AUDEMARS, PIGUET E GENTA il tridente storico
La telefonata delle quattro
Sono le sedici del 10 aprile 1971. Gérald Genta è nel suo studio quando squilla il telefono. Dall'altra parte c'è Georges Golay, direttore generale di Audemars Piguet. La voce è tesa, quasi imbarazzata.

Georges Golay

Gerald Genta
"Signor Genta, abbiamo bisogno di uno schizzo entro domani mattina."
Domani è Baselworld. La fiera più importante del mondo orologiero. E qualcuno, evidentemente, ha dimenticato di avere un orologio da presentare.
Genta ascolta. Golay spiega: tre agenti di distribuzione — quelli della SSIH, il consorzio fondato da Omega e Tissot, con quindicimila rivenditori in tutto il mondo — vogliono un orologio sportivo in acciaio. Qualcosa che non sia mai stato fatto prima. Qualcosa di lusso, ma moderno. Un orologio che si possa portare in barca a Capri e a un galà a Milano la sera stessa. Era stato l'agente italiano Carlo De Marchi a dare voce per primo a questa richiesta, con la precisione di chi conosce il proprio mercato.

Carlo de Marchi
Genta riattacca. Prende una matita.
Quella notte, mentre l'Europa dormiva, nasceva uno degli oggetti più influenti del Novecento, ma prima facciamo un passo indietro....
La valle che sconfigge l'inverno
Per capire cosa fosse Audemars Piguet nel 1971 — e perché quella telefonata avesse il sapore di una scommessa disperata — bisogna risalire molto più indietro. Bisogna andare nella Vallée de Joux.

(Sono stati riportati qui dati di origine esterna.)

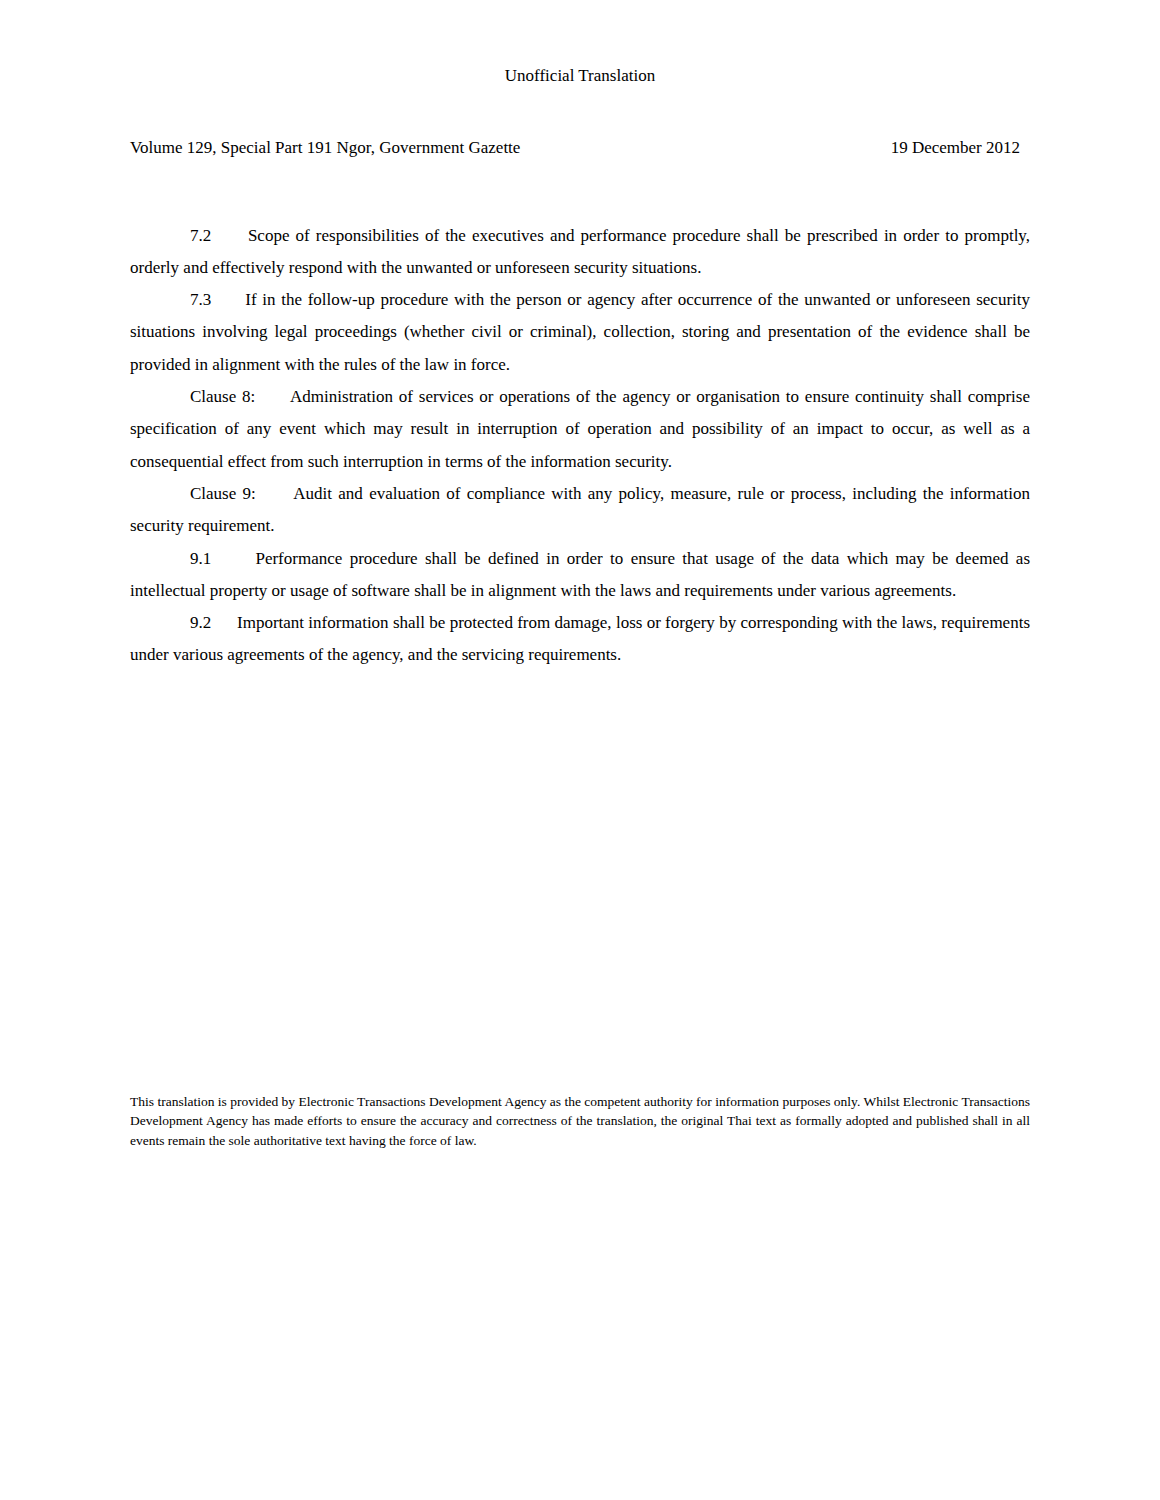Unofficial Translation
Volume 129, Special Part 191 Ngor, Government Gazette
19 December 2012
7.2 Scope of responsibilities of the executives and performance procedure shall be prescribed in order to promptly, orderly and effectively respond with the unwanted or unforeseen security situations.
7.3 If in the follow-up procedure with the person or agency after occurrence of the unwanted or unforeseen security situations involving legal proceedings (whether civil or criminal), collection, storing and presentation of the evidence shall be provided in alignment with the rules of the law in force.
Clause 8: Administration of services or operations of the agency or organisation to ensure continuity shall comprise specification of any event which may result in interruption of operation and possibility of an impact to occur, as well as a consequential effect from such interruption in terms of the information security.
Clause 9: Audit and evaluation of compliance with any policy, measure, rule or process, including the information security requirement.
9.1 Performance procedure shall be defined in order to ensure that usage of the data which may be deemed as intellectual property or usage of software shall be in alignment with the laws and requirements under various agreements.
9.2 Important information shall be protected from damage, loss or forgery by corresponding with the laws, requirements under various agreements of the agency, and the servicing requirements.
This translation is provided by Electronic Transactions Development Agency as the competent authority for information purposes only. Whilst Electronic Transactions Development Agency has made efforts to ensure the accuracy and correctness of the translation, the original Thai text as formally adopted and published shall in all events remain the sole authoritative text having the force of law.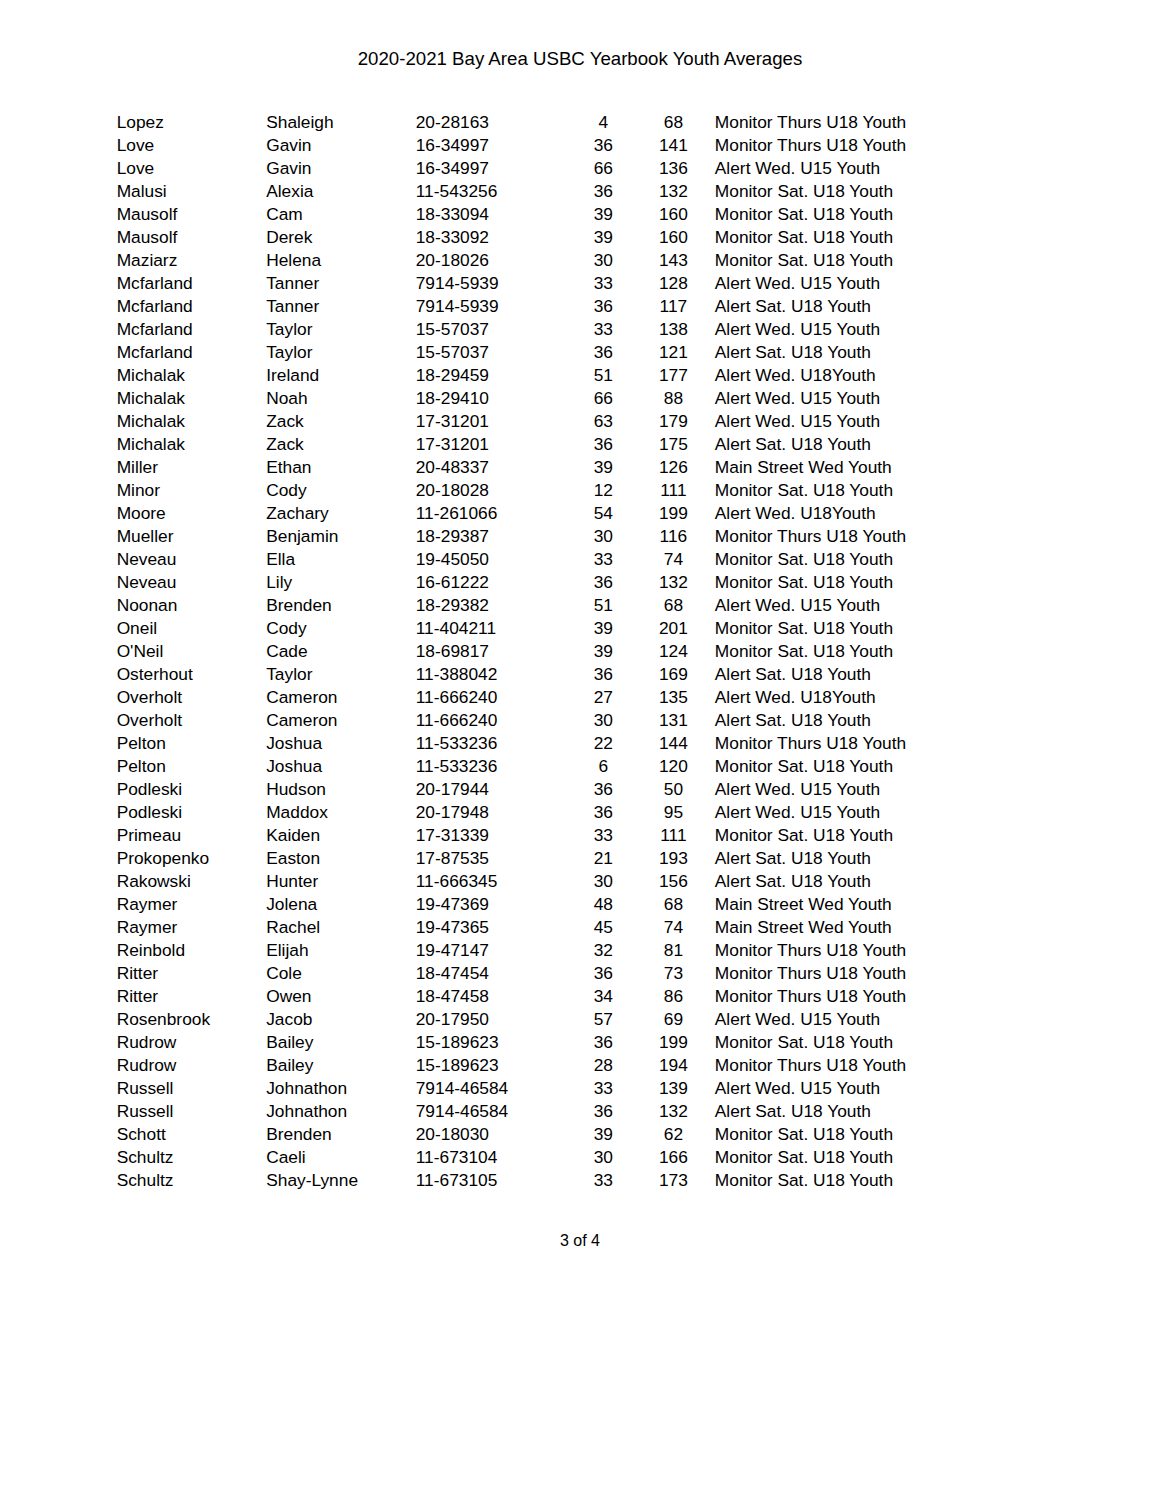2020-2021 Bay Area USBC Yearbook Youth Averages
| Lopez | Shaleigh | 20-28163 | 4 | 68 | Monitor Thurs U18 Youth |
| Love | Gavin | 16-34997 | 36 | 141 | Monitor Thurs U18 Youth |
| Love | Gavin | 16-34997 | 66 | 136 | Alert Wed. U15 Youth |
| Malusi | Alexia | 11-543256 | 36 | 132 | Monitor Sat. U18 Youth |
| Mausolf | Cam | 18-33094 | 39 | 160 | Monitor Sat. U18 Youth |
| Mausolf | Derek | 18-33092 | 39 | 160 | Monitor Sat. U18 Youth |
| Maziarz | Helena | 20-18026 | 30 | 143 | Monitor Sat. U18 Youth |
| Mcfarland | Tanner | 7914-5939 | 33 | 128 | Alert Wed. U15 Youth |
| Mcfarland | Tanner | 7914-5939 | 36 | 117 | Alert Sat. U18 Youth |
| Mcfarland | Taylor | 15-57037 | 33 | 138 | Alert Wed. U15 Youth |
| Mcfarland | Taylor | 15-57037 | 36 | 121 | Alert Sat. U18 Youth |
| Michalak | Ireland | 18-29459 | 51 | 177 | Alert Wed. U18Youth |
| Michalak | Noah | 18-29410 | 66 | 88 | Alert Wed. U15 Youth |
| Michalak | Zack | 17-31201 | 63 | 179 | Alert Wed. U15 Youth |
| Michalak | Zack | 17-31201 | 36 | 175 | Alert Sat. U18 Youth |
| Miller | Ethan | 20-48337 | 39 | 126 | Main Street Wed Youth |
| Minor | Cody | 20-18028 | 12 | 111 | Monitor Sat. U18 Youth |
| Moore | Zachary | 11-261066 | 54 | 199 | Alert Wed. U18Youth |
| Mueller | Benjamin | 18-29387 | 30 | 116 | Monitor Thurs U18 Youth |
| Neveau | Ella | 19-45050 | 33 | 74 | Monitor Sat. U18 Youth |
| Neveau | Lily | 16-61222 | 36 | 132 | Monitor Sat. U18 Youth |
| Noonan | Brenden | 18-29382 | 51 | 68 | Alert Wed. U15 Youth |
| Oneil | Cody | 11-404211 | 39 | 201 | Monitor Sat. U18 Youth |
| O'Neil | Cade | 18-69817 | 39 | 124 | Monitor Sat. U18 Youth |
| Osterhout | Taylor | 11-388042 | 36 | 169 | Alert Sat. U18 Youth |
| Overholt | Cameron | 11-666240 | 27 | 135 | Alert Wed. U18Youth |
| Overholt | Cameron | 11-666240 | 30 | 131 | Alert Sat. U18 Youth |
| Pelton | Joshua | 11-533236 | 22 | 144 | Monitor Thurs U18 Youth |
| Pelton | Joshua | 11-533236 | 6 | 120 | Monitor Sat. U18 Youth |
| Podleski | Hudson | 20-17944 | 36 | 50 | Alert Wed. U15 Youth |
| Podleski | Maddox | 20-17948 | 36 | 95 | Alert Wed. U15 Youth |
| Primeau | Kaiden | 17-31339 | 33 | 111 | Monitor Sat. U18 Youth |
| Prokopenko | Easton | 17-87535 | 21 | 193 | Alert Sat. U18 Youth |
| Rakowski | Hunter | 11-666345 | 30 | 156 | Alert Sat. U18 Youth |
| Raymer | Jolena | 19-47369 | 48 | 68 | Main Street Wed Youth |
| Raymer | Rachel | 19-47365 | 45 | 74 | Main Street Wed Youth |
| Reinbold | Elijah | 19-47147 | 32 | 81 | Monitor Thurs U18 Youth |
| Ritter | Cole | 18-47454 | 36 | 73 | Monitor Thurs U18 Youth |
| Ritter | Owen | 18-47458 | 34 | 86 | Monitor Thurs U18 Youth |
| Rosenbrook | Jacob | 20-17950 | 57 | 69 | Alert Wed. U15 Youth |
| Rudrow | Bailey | 15-189623 | 36 | 199 | Monitor Sat. U18 Youth |
| Rudrow | Bailey | 15-189623 | 28 | 194 | Monitor Thurs U18 Youth |
| Russell | Johnathon | 7914-46584 | 33 | 139 | Alert Wed. U15 Youth |
| Russell | Johnathon | 7914-46584 | 36 | 132 | Alert Sat. U18 Youth |
| Schott | Brenden | 20-18030 | 39 | 62 | Monitor Sat. U18 Youth |
| Schultz | Caeli | 11-673104 | 30 | 166 | Monitor Sat. U18 Youth |
| Schultz | Shay-Lynne | 11-673105 | 33 | 173 | Monitor Sat. U18 Youth |
3 of 4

Immaginate una vallata isolata nel Giura svizzero. D'inverno, la neve chiude tutto. I contadini restano in casa per mesi. E quando non si può arare, quando non si può seminare, quando il bestiame è al riparo e il tempo non passa mai, le mani cercano qualcosa da fare. Alla fine del Settecento, quelle mani scoprirono gli orologi.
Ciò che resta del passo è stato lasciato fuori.